Partial Answer
Here's what I think I've figured out so far...
———Part 2————————————————————————————
The Blind in "Blind to Life" —
The "1969 ASCII standard" refers to Braille ASCII (or, more formally, The North American Braille ASCII Code). It was developed around 1969 and, despite originally being known as North American Braille ASCII, it is now used internationally.
Frustratingly enough, I wasn't able to find a single online tool capable of accepting Braille ASCII and doing anything meaningful with it. As it turns out, though, unless I'm way off base here that doesn't even matter: the responses don't appear to be meaningful Braille ASCII encoded text.
The simplest response, #3, begins with the code +. According to what I found, this translates as "ing" in Grade 2 Braile, but contextually must be a suffix. The one decent text-to-Braille tool I found won't code "ing" that way unless it follows something. So + shouldn't be at the start of a message. The rest of response 3 isn't even letters; it's all symbols - quotes and a dash - even in Braille.
None of the other responses fair any better. They all yield gibberish when parsed as text.
That leads me to the other idea I had when I first looked at this.
The Life in "Blind to Life" —
My very first assumption was that this was about John Conway's Game of Life. I thought perhaps the 1969 ASCII Standard was some way of encoding in ASCII the state of a board for Life or some similar cellular automata system. But Life wasn't big until 1970, and I couldn't find anything relevant that would require the digits, letters and symbols we see in the responses to describe.
So if the responses aren't Braille messages, and aren't Life boards, what if they're both? Life only cares about off or on per cell. "Blind to Life" might be encoding Life patterns using the off/on of Braille dots! We have to go from Braille to Life to decode them!
———Part 1————————————————————————————
Applying my first idea to the responses gives what I provide below, to the best of my ability. It may be that looking at them in light of my second idea will be meaningful to someone; I know there are types of constructs that have names, but so far I can only positively identify one answer, and have a decent guess at another.

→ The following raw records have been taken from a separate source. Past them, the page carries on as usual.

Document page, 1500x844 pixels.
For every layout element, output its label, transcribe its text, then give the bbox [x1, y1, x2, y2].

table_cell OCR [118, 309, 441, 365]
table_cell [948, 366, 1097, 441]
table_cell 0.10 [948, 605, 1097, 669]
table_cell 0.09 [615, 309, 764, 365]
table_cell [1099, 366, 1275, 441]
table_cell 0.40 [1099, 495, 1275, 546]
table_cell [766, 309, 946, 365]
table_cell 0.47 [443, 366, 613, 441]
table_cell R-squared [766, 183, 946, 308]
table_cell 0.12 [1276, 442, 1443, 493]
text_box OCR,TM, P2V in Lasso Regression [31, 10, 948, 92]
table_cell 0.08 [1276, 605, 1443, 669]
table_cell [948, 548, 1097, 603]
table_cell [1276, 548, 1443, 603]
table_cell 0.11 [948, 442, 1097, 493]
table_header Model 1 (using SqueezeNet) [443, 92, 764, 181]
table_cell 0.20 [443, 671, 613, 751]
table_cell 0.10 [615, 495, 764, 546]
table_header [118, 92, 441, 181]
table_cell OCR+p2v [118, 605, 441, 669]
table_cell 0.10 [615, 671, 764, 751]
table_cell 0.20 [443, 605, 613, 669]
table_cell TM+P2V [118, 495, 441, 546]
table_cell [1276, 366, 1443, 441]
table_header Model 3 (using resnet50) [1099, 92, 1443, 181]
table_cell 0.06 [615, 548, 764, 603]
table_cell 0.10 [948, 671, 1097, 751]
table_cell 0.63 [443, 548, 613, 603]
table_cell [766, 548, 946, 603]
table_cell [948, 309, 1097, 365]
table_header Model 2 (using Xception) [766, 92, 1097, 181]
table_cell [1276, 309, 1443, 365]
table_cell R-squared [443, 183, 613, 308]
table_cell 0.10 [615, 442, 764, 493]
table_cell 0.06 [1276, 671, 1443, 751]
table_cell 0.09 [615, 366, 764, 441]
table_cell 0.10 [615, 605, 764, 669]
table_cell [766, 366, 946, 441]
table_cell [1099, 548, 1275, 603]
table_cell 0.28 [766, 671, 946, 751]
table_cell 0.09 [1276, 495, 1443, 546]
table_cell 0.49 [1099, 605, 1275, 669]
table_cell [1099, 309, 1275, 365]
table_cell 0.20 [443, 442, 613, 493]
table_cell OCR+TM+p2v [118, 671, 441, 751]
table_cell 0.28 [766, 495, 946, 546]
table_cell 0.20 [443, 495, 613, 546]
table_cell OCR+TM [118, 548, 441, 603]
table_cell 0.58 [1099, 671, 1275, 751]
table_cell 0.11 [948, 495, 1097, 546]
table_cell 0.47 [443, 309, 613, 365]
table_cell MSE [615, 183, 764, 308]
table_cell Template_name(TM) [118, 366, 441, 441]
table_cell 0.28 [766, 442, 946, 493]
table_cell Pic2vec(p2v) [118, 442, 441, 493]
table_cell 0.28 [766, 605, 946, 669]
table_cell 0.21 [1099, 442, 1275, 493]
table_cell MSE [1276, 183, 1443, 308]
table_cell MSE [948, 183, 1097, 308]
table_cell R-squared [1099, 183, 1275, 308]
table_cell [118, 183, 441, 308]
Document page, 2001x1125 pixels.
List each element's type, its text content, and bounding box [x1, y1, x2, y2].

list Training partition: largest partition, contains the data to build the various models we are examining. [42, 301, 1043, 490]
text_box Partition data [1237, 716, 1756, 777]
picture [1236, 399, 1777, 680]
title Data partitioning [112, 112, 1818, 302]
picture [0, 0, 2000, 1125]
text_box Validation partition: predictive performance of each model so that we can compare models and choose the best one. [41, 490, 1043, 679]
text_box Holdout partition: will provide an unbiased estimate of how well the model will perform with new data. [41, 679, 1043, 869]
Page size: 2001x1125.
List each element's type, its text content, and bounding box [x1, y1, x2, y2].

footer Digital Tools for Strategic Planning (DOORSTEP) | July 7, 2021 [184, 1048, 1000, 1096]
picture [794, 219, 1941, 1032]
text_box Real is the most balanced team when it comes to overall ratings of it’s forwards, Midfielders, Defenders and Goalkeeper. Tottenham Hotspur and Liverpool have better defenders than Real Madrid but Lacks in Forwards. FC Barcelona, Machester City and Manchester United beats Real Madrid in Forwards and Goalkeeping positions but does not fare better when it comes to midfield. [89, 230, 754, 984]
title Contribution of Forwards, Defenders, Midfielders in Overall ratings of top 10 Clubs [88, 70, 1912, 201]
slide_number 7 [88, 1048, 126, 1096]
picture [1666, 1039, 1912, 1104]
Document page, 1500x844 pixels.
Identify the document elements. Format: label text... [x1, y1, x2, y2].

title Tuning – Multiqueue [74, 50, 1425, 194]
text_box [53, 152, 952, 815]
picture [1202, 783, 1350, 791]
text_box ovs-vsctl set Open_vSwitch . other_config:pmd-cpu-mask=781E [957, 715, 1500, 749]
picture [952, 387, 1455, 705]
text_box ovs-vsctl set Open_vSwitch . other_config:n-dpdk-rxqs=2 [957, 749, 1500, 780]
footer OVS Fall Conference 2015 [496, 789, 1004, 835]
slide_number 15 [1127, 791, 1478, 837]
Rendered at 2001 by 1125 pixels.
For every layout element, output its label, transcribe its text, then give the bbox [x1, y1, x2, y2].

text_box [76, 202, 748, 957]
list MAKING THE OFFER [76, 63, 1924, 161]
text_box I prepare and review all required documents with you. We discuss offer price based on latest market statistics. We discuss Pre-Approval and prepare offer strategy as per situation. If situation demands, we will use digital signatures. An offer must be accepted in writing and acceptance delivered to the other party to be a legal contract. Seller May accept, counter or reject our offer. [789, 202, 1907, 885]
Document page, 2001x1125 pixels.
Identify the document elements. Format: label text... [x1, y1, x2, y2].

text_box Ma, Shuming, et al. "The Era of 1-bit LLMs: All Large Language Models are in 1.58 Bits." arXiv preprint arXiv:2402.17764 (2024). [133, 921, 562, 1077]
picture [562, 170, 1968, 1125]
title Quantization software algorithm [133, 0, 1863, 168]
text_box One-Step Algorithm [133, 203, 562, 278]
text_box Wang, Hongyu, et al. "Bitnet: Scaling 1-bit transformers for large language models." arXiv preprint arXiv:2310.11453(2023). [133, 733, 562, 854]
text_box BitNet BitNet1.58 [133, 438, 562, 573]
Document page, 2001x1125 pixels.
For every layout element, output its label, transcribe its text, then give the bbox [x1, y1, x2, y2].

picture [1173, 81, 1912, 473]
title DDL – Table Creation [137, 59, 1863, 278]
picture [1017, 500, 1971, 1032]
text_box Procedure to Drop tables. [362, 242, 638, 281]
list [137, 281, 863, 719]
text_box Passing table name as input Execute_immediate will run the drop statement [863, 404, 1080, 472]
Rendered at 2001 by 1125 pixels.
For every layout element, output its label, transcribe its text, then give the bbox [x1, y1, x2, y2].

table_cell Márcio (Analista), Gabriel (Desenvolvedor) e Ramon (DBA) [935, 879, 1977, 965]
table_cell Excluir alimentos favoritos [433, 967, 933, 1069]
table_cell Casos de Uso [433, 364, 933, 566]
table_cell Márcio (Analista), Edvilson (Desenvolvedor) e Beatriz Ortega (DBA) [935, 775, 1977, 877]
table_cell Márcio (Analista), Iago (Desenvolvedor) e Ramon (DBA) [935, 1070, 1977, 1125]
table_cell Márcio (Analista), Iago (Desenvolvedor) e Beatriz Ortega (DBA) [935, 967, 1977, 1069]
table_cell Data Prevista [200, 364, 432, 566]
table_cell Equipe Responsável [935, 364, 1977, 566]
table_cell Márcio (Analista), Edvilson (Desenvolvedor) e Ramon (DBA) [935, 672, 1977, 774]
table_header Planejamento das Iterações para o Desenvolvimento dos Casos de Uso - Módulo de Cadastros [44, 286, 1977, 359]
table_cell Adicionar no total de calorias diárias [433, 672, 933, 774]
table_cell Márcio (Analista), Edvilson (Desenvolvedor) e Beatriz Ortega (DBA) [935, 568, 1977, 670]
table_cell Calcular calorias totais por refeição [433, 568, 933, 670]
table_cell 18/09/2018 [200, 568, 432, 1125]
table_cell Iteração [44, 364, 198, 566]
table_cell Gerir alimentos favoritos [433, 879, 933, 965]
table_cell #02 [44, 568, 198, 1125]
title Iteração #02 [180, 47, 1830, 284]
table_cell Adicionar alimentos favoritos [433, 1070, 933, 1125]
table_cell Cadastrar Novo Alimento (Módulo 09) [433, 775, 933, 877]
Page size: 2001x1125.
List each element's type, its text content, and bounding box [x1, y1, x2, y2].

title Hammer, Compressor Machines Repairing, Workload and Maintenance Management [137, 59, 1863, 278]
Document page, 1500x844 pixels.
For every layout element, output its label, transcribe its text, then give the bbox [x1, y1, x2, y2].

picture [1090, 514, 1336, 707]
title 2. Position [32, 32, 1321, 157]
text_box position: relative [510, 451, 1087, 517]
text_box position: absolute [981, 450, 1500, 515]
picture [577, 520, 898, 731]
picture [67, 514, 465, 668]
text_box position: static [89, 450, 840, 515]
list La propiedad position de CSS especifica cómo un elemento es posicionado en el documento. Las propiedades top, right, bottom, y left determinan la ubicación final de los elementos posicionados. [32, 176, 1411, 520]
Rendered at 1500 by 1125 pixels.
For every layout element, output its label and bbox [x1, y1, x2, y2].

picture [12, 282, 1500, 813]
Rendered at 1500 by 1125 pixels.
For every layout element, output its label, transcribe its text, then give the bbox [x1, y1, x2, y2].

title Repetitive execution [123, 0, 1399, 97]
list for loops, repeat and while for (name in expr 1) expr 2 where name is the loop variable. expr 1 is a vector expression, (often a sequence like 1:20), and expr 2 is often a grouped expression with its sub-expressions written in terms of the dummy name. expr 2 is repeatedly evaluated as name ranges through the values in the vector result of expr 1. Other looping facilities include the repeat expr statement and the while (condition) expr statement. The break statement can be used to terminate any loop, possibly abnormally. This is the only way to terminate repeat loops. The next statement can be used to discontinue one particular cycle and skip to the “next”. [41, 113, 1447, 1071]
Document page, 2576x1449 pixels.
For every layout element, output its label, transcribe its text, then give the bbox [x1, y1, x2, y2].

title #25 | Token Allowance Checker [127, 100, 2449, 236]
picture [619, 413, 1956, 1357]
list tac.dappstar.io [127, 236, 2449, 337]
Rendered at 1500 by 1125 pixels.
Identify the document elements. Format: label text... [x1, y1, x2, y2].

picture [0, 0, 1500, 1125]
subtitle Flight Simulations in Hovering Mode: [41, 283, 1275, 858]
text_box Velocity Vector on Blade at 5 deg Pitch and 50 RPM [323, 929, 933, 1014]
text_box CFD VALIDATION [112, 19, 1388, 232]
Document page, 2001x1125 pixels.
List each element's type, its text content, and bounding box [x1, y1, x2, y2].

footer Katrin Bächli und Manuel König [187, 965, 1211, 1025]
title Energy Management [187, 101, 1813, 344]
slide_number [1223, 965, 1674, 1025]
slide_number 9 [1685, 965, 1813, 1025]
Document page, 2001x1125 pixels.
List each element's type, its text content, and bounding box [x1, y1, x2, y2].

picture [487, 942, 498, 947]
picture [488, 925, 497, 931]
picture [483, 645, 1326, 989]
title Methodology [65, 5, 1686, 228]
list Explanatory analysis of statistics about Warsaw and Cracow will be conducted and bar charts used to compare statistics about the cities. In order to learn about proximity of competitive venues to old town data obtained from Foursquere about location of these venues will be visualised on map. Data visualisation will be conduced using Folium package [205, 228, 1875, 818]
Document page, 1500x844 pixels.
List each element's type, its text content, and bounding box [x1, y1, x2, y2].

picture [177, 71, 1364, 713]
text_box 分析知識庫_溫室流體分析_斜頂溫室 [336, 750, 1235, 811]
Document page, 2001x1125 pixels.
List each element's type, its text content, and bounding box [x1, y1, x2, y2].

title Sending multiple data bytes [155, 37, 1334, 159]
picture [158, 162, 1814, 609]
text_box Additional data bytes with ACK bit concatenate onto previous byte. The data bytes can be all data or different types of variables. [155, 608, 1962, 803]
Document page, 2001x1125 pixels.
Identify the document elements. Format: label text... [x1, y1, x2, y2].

Question 1: I am blind to Life.
Response 1:
⠀⠀⠀⠀⠀⠄⠄⠀⠀⠀⠀⠔⠈⠃
⠶⠀⠀⠀⠀⠅⠀⠣⠀⠀⠀⠣⠀⠄⠀⠀⠀⠛
⠀⠀⠀⠀⠀⠆⠄⠃⠀⠀⠀⠀⠈⠁
This is a Gosper glider gun.
Its category is Glider Guns.
I don't see a good way to relate this to the question. (Though it might fit Question 2, oddly enough)
Question 2: I leave the dead in my wake.
Response 2:
⠊⠹⠀⠀⠤⠄⠀⠊⠹
⠀⠊⠀⠐⠁⠈⠀⠀⠊
This is puffer 2, an "extremely dirty puffer" (meaning it leaves a lot of still - aka dead - lives and oscillators behind).
This goes under the category puffers (Maybe it's something else?)
Question 3: I have lived for many generations.
Response 3:
⠬⠐⠤⠄
This is the pattern called an acorn.
It's a pattern in the category Methuselahs.
Methuselahs are patterns that take many generations to finally stabilize, and are an allusion to the biblical Methuselah who lived 969 years.
Question 4: None shall come before me.
Response 4:
⠸⠯⠂⠯⠶⠆
⠓⠓⠵⠕⠑⠁
⠮⠮⠎⠪⠯⠃
⠉⠑⠃⠑⠛
This looks a lot like Garden of Eden 5. Gardens of Eden are ones that have no predecessor (a state that evolves into it), so there are none before it. It goes under the category Garden of Eden. (It's probably something else, but...)
(This wasn't fully decoded by the tools I have to work with, so the pattern is slightly wrong. I didn't find any patterns that were particularly close to this.)
———Question / Response 5————————————————————
Question 5: What am I?
Response 5: We're told this is an acronym of the first letters of the namescategories (Hint 1) for Responses 1-4.
So far, we have
G P M G (what?)
Note to OP: I don't think Response 3 would work out exactly to what it did by complete coincidence, so I will be rather surprised if my ideas thus far are not correct. Given this, either I've been decidedly unlucky in finding good tools online to pursue this puzzle, or possibly you're unaware of how hard it is to convert backwards without a lot of manual and very error-prone effort. I suspect this puzzle is a good bit harder than you thought it would be.